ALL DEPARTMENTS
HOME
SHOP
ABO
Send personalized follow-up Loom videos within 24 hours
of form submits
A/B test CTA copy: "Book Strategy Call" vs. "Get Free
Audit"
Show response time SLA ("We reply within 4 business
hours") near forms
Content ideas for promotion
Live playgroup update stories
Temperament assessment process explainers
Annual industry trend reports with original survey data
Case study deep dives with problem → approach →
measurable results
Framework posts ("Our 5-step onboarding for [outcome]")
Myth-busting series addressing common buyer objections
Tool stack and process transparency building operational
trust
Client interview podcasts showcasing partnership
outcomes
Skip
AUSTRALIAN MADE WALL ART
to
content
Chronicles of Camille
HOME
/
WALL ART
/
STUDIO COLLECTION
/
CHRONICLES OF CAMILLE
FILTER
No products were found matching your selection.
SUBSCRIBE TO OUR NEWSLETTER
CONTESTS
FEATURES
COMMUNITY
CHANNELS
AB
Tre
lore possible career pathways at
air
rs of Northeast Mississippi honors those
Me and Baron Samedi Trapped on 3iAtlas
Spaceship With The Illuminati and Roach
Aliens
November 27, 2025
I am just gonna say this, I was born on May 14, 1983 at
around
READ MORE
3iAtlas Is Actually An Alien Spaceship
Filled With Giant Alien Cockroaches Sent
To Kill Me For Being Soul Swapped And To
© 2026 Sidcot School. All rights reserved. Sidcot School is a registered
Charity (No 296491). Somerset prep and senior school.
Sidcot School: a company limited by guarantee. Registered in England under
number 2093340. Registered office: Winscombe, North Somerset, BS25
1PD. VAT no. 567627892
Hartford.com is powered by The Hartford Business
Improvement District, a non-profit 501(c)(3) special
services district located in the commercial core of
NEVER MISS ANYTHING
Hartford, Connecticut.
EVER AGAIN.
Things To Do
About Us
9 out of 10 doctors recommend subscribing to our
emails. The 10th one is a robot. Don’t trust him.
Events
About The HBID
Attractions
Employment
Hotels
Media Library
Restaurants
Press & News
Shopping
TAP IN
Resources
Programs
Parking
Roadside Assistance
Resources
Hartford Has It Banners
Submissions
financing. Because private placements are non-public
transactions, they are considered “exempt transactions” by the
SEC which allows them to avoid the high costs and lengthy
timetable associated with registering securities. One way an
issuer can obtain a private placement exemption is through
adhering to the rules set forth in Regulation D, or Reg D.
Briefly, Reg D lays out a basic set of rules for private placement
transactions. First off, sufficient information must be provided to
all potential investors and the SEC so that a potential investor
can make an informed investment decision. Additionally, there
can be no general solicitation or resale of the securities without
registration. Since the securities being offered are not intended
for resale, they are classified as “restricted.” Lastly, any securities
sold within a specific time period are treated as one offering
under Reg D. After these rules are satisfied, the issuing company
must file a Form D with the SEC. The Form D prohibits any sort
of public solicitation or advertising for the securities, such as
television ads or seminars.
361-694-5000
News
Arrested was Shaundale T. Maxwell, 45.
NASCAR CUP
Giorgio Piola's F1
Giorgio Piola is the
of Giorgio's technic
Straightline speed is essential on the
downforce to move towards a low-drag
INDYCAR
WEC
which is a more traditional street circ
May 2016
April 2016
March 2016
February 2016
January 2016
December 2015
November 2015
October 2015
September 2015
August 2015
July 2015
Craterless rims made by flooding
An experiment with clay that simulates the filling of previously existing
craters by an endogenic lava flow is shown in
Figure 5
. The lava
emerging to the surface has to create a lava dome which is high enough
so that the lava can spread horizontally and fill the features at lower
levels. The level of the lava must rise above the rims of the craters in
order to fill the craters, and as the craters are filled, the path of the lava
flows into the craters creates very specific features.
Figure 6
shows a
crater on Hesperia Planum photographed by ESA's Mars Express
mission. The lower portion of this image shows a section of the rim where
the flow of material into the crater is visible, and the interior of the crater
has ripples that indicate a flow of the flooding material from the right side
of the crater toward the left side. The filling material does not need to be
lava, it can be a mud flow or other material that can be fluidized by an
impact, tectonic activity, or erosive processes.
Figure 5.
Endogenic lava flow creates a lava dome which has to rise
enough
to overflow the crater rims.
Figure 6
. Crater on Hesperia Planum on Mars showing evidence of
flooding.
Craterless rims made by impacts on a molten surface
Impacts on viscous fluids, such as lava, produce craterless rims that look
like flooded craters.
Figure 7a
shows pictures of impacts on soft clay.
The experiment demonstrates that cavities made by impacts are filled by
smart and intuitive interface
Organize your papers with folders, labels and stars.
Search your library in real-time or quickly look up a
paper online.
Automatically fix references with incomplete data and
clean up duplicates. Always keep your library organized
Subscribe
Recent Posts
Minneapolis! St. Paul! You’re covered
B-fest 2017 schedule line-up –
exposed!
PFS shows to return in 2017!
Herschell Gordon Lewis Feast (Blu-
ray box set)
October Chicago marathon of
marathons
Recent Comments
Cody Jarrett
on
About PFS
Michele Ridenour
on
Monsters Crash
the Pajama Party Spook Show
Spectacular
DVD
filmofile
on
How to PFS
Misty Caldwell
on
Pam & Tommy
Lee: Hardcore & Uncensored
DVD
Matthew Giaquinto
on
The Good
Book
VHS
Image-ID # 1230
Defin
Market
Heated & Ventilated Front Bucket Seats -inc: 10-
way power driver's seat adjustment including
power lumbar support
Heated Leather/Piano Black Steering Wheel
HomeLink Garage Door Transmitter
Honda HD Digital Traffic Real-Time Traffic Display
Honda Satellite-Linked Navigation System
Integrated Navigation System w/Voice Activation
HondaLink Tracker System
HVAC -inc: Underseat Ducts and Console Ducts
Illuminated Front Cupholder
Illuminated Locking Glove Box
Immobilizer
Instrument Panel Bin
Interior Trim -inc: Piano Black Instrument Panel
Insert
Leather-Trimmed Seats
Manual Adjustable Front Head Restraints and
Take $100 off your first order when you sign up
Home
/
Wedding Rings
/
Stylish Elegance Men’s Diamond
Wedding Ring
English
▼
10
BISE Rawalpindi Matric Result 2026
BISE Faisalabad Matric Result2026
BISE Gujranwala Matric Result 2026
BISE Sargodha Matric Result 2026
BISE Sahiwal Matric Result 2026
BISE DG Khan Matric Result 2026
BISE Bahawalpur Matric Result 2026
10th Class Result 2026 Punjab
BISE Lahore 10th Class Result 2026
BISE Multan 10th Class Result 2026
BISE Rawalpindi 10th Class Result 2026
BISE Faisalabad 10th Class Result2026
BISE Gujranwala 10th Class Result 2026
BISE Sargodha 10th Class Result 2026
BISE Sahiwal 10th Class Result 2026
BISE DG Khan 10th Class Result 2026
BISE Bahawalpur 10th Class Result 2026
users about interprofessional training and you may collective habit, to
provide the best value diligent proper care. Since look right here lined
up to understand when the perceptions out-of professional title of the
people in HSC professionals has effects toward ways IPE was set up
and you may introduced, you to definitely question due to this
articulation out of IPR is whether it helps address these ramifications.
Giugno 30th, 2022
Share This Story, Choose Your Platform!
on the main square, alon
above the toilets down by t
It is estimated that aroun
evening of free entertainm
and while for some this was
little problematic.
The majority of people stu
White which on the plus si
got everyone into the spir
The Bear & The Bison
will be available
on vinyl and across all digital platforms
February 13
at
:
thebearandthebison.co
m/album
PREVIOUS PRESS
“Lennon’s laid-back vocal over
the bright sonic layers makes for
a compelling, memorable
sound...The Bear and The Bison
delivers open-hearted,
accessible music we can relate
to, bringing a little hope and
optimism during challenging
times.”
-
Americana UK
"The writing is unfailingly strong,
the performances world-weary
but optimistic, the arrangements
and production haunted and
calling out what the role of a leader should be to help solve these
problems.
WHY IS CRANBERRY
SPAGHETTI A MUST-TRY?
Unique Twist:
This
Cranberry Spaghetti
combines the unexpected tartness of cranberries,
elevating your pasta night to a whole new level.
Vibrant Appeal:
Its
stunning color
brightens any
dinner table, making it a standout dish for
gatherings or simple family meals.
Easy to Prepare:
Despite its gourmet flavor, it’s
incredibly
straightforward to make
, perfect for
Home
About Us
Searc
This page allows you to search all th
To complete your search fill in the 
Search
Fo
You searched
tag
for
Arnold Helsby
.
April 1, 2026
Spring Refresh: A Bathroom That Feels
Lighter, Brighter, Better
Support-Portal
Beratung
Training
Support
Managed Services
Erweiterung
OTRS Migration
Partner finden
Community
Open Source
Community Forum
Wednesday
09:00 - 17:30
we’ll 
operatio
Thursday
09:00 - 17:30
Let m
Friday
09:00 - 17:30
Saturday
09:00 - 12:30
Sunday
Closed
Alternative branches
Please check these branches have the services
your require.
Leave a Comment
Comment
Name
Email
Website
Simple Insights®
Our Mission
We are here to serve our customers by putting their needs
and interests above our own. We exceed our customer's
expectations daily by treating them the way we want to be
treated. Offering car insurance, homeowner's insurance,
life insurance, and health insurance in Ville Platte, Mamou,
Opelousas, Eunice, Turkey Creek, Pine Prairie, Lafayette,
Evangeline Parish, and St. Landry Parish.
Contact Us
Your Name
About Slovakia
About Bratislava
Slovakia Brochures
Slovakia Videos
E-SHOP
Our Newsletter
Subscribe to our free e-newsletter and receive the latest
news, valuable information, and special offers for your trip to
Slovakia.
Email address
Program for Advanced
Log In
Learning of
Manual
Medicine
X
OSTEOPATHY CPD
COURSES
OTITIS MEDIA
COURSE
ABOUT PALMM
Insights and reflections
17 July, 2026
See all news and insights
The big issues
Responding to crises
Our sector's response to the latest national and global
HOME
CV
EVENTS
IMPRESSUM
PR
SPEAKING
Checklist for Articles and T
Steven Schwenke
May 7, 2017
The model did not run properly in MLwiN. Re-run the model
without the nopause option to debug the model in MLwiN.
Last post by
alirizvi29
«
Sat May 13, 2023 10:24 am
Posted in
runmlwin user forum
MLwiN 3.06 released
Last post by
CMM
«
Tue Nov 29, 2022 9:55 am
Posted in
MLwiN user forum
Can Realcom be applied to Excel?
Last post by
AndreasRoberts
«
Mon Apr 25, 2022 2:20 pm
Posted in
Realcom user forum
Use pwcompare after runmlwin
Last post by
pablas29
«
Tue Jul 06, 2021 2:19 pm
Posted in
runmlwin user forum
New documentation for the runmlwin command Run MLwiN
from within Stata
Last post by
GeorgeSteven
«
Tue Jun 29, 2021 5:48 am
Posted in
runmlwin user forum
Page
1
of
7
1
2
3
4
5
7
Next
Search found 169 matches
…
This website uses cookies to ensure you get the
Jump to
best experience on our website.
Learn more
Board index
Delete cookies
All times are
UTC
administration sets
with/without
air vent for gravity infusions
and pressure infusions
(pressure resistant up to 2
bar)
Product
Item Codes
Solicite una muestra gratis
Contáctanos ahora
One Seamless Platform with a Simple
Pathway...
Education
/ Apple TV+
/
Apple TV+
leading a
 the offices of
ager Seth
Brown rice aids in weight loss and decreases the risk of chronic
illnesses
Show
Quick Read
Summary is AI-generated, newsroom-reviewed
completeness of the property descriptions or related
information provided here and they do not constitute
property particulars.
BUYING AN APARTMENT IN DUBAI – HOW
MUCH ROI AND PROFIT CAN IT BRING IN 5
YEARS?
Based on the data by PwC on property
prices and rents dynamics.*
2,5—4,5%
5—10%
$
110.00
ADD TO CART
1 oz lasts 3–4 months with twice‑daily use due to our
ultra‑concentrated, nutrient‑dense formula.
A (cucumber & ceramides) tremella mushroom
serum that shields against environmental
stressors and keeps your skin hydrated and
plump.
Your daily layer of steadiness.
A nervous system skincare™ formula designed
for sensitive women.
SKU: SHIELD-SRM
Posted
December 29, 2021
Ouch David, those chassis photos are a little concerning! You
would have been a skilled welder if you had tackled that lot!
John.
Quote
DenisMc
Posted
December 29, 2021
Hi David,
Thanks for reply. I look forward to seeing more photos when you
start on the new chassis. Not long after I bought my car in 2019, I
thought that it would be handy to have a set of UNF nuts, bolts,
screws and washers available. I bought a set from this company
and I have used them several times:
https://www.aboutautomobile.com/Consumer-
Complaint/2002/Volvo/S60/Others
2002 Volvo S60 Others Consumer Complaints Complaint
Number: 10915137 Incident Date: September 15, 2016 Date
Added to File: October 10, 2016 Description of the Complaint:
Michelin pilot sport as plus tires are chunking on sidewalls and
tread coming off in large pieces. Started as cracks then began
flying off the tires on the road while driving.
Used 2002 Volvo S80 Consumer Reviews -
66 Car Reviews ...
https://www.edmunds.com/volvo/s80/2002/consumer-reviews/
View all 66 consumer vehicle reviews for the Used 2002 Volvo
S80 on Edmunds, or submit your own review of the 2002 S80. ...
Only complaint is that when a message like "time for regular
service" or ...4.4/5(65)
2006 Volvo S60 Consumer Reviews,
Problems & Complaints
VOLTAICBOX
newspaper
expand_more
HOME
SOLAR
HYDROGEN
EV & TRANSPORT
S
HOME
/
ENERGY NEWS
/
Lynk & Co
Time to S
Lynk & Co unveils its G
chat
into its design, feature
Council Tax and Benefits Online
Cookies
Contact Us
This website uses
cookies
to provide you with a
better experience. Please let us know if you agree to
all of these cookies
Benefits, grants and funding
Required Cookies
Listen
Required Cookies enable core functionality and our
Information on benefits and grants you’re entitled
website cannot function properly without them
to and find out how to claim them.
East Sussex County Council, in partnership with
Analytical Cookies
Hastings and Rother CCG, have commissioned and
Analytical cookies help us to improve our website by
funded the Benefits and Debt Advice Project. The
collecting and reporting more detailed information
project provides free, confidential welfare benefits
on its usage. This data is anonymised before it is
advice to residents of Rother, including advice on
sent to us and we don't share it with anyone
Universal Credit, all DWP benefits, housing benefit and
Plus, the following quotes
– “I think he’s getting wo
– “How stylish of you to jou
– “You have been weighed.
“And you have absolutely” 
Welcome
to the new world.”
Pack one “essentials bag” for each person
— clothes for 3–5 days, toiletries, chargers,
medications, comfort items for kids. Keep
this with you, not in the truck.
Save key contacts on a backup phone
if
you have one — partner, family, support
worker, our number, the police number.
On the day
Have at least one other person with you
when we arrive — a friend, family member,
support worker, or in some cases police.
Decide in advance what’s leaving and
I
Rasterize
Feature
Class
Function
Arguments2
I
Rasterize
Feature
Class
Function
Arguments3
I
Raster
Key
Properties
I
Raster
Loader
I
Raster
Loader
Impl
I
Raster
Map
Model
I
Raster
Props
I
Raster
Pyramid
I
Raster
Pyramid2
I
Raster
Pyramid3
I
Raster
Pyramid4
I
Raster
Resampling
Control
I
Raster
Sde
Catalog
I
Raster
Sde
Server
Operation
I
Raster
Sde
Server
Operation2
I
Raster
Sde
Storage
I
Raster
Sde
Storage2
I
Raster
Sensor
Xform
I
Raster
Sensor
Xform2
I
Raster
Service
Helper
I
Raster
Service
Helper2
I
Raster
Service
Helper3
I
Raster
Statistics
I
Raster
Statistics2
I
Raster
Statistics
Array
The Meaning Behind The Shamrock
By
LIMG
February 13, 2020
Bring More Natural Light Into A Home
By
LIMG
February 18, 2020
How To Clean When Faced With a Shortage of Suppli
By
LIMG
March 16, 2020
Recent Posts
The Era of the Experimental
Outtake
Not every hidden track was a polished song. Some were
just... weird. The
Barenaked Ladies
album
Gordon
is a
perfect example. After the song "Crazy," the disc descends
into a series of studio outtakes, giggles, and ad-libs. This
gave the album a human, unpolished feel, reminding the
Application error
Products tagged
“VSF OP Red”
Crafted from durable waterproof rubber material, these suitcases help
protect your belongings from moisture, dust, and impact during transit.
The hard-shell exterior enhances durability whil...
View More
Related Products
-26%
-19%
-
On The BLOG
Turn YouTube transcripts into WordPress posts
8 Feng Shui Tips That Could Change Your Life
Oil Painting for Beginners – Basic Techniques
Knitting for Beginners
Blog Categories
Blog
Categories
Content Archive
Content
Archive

→ Problem details
Retype the listing above from its first line through the line containing "Sidcot School: a", including both of those lines.

→ Written reply
ALL DEPARTMENTS
HOME
SHOP
ABO
Send personalized follow-up Loom videos within 24 hours
of form submits
A/B test CTA copy: "Book Strategy Call" vs. "Get Free
Audit"
Show response time SLA ("We reply within 4 business
hours") near forms
Content ideas for promotion
Live playgroup update stories
Temperament assessment process explainers
Annual industry trend reports with original survey data
Case study deep dives with problem → approach →
measurable results
Framework posts ("Our 5-step onboarding for [outcome]")
Myth-busting series addressing common buyer objections
Tool stack and process transparency building operational
trust
Client interview podcasts showcasing partnership
outcomes
Skip
AUSTRALIAN MADE WALL ART
to
content
Chronicles of Camille
HOME
/
WALL ART
/
STUDIO COLLECTION
/
CHRONICLES OF CAMILLE
FILTER
No products were found matching your selection.
SUBSCRIBE TO OUR NEWSLETTER
CONTESTS
FEATURES
COMMUNITY
CHANNELS
AB
Tre
lore possible career pathways at
air
rs of Northeast Mississippi honors those
Me and Baron Samedi Trapped on 3iAtlas
Spaceship With The Illuminati and Roach
Aliens
November 27, 2025
I am just gonna say this, I was born on May 14, 1983 at
around
READ MORE
3iAtlas Is Actually An Alien Spaceship
Filled With Giant Alien Cockroaches Sent
To Kill Me For Being Soul Swapped And To
© 2026 Sidcot School. All rights reserved. Sidcot School is a registered
Charity (No 296491). Somerset prep and senior school.
Sidcot School: a company limited by guarantee. Registered in England under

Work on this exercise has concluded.